Bunun da en kolay yolu, İmamoğlu’nu siyasi denklemden çıkarıp Kılıçdaroğlu’nu tekrardan partinin başına koymak. Tıpkı zamanında Demirtaş’ın hapse atılarak denklemden çıkarılması ve Bahçeli’nin MHP’nin başında tutulması gibi.

Kısmen püskürtülen darbe

Ancak, rejim bu hedefine 19 Mart’teki yargı darbesiyle tam ulaşamadı. İmamoğlu tutuklansa da CHP’nin 2023’tekikurultayı iptal edilemedi. Bunda piyasaların verdiği sert tepki ve muhalefetin sinmeyip protestolara başlaması etkili oldu.Ayrıca, Özel yönetimi yerinde bir hamle ile derhal olağanüstü kurultay kararı alarak hukuken olası bir kurultay iptali kararının önüne geçti.

Rejimin muhtemel beklentisinin aksine, İmamoğlu’nun hapse düşmesi CHP içinde bir iç karışıklığa da yol açmadı. Hem parti hem de taban CHP’nin mevcut yönetiminin arkasında kenetlendi.

Böyle bir ortamda, normal şartlarda istediği halde, Kılıçdaroğlu olağanüstü kurultayda aday olabileceği ortamı yakalayamadı. Böylece, şimdilik, rejimin ve onunla eşgüdümlü çalıştığı anlaşılan Kılıçdaroğlu lobisinin planları suya düştü.

Çok büyük bir hile hurda olmazsa, Pazar günkü kurultayda Özgür Özel yönetimi güçlü bir destekle tekrar genel başkan seçilecek.

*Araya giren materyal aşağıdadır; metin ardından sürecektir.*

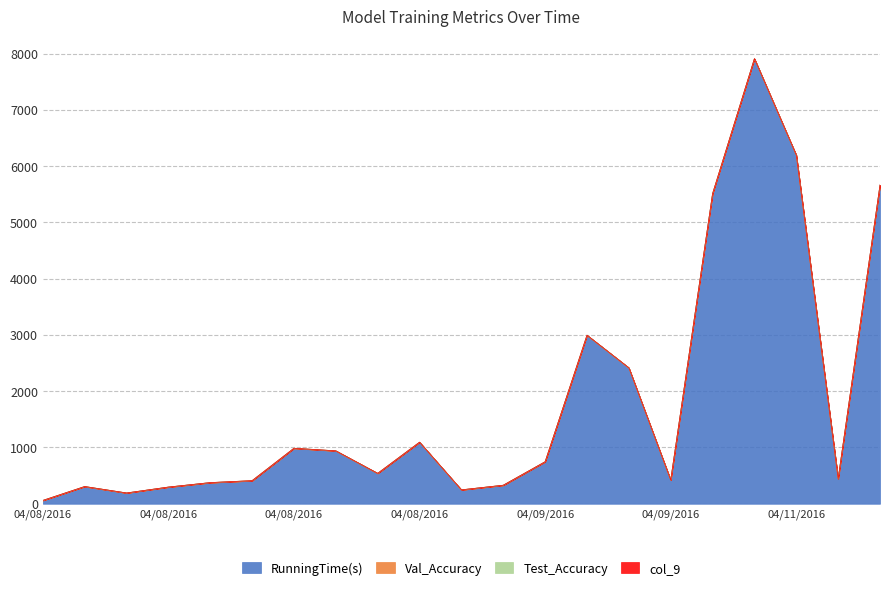

True or false: Test_Accuracy has more than 1 points higher than both neighbors.

False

Ancak, elbette ki süreç burada bitmedi. “19 Mart Darbesi”kısmen püskürtülse de “19 Mart Süreci” devam ediyor.

Ve eğer bu süreçte CHP ve muhalefet galip çıkamazsa, bu,Türkiye’nin kapalı bir otokrasiye tam geçiş yaptığı anlamına gelecek.